Raccoon

26-year-old Ukrainian national Mark Sokolovsky has been charged for involvement in the Raccoon Stealer malware-as-a-service (MaaS) cybercrime operation.

Raccoon Stealer is an information-stealing trojan distributed under the MaaS (malware-as-a-service) model that threat actors can rent for $75/week or $200/month.

Subscribers also get access to the admin panel that lets them customize the malware, retrieve the stolen data (also known as logs), and create new malware builds.

Raccoon Stealer is very popular since it steals a wide range of information from infected devices, such as stored browser credentials and information, credit cards, cryptocurrency wallets, email data, and various other types of sensitive data from numerous applications.

Sokolovsky (also known online as raccoonstealer, Photix, and black21jack77777, according to the unsealed indictment) was arrested in March 2022 and is currently jailed in the Netherlands while waiting to be extradited to the United States.
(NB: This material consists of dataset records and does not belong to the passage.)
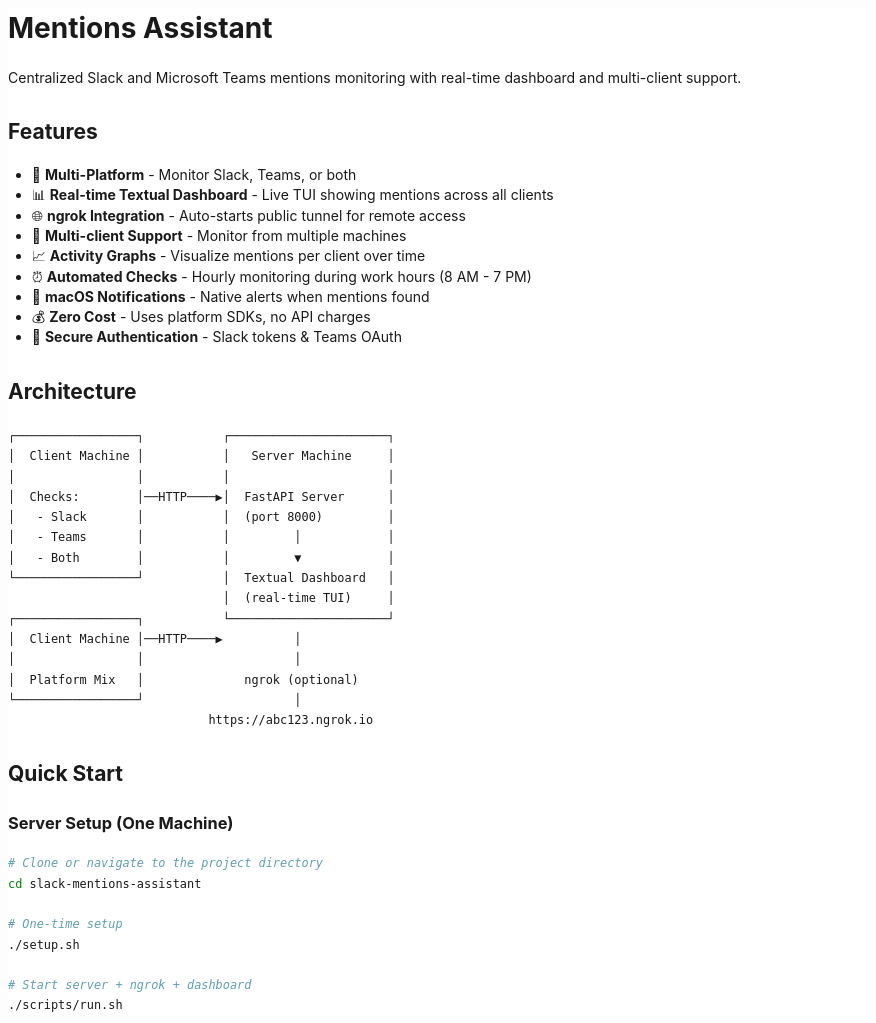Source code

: # Mentions Assistant

Centralized Slack and Microsoft Teams mentions monitoring with real-time dashboard and multi-client support.

## Features

- 🎯 **Multi-Platform** - Monitor Slack, Teams, or both
- 📊 **Real-time Textual Dashboard** - Live TUI showing mentions across all clients
- 🌐 **ngrok Integration** - Auto-starts public tunnel for remote access
- 👥 **Multi-client Support** - Monitor from multiple machines
- 📈 **Activity Graphs** - Visualize mentions per client over time
- ⏰ **Automated Checks** - Hourly monitoring during work hours (8 AM - 7 PM)
- 🔔 **macOS Notifications** - Native alerts when mentions found
- 💰 **Zero Cost** - Uses platform SDKs, no API charges
- 🔐 **Secure Authentication** - Slack tokens & Teams OAuth

## Architecture

```
┌─────────────────┐           ┌──────────────────────┐
│  Client Machine │           │   Server Machine     │
│                 │           │                      │
│  Checks:        │──HTTP────▶│  FastAPI Server      │
│   - Slack       │           │  (port 8000)         │
│   - Teams       │           │         │            │
│   - Both        │           │         ▼            │
└─────────────────┘           │  Textual Dashboard   │
                              │  (real-time TUI)     │
┌─────────────────┐           └──────────────────────┘
│  Client Machine │──HTTP────▶          │
│                 │                     │
│  Platform Mix   │              ngrok (optional)
└─────────────────┘                     │
                            https://abc123.ngrok.io
```

## Quick Start

### Server Setup (One Machine)

```bash
# Clone or navigate to the project directory
cd slack-mentions-assistant

# One-time setup
./setup.sh

# Start server + ngrok + dashboard
./scripts/run.sh
```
While Dutch authorities arrested the defendant, the FBI and law enforcement partners in the Netherlands and Italy dismantled Raccoon Infostealer's infrastructure and took down the malware's existing version offline.

Around the time of the arrest, BleepingComputer reported that the Raccoon Stealer cybercrime group suspended its operations after claiming on Russian-speaking hacking forums that one of its lead developers was killed during the invasion of Ukraine.

Since then, the Raccoon Stealer operation has been relaunched in early June with the release of a new version, built from scratch using C/C++ and featuring a new back-end, front-end, as well as new data theft capabilities.

Raccoon Stealer 2.0 panel
Raccoon Stealer 2.0 panel (@3xp0rtblog)

​Since March, the FBI has been collecting some of the data stolen by cybercriminals using the Raccoon Stealer malware from infected computers.

"While an exact number has yet to be verified, FBI agents have identified more than 50 million unique credentials and forms of identification (email addresses, bank accounts, cryptocurrency addresses, credit card numbers, etc.) in the stolen data from what appears to be millions of potential victims around the world," the Department of Justice said in a press release today.

"The credentials appear to include over four million email addresses. The United States does not believe it is in possession of all the data stolen by Raccoon Infostealer and continues to investigate."

The FBI has also created a website that allows anyone to check if their data is contained in the U.S. government's archive of Raccoon Infostealer stolen information.

Those who had their data stolen will receive a confirmation email with additional info, resources, and links at the address they provided when searching the U.S. government's Raccoon Infostealer Disclosure portal.

"Please note that Raccoon Infostealer may have compromised other personal data such as financial information without stealing an email address," the portal further explains.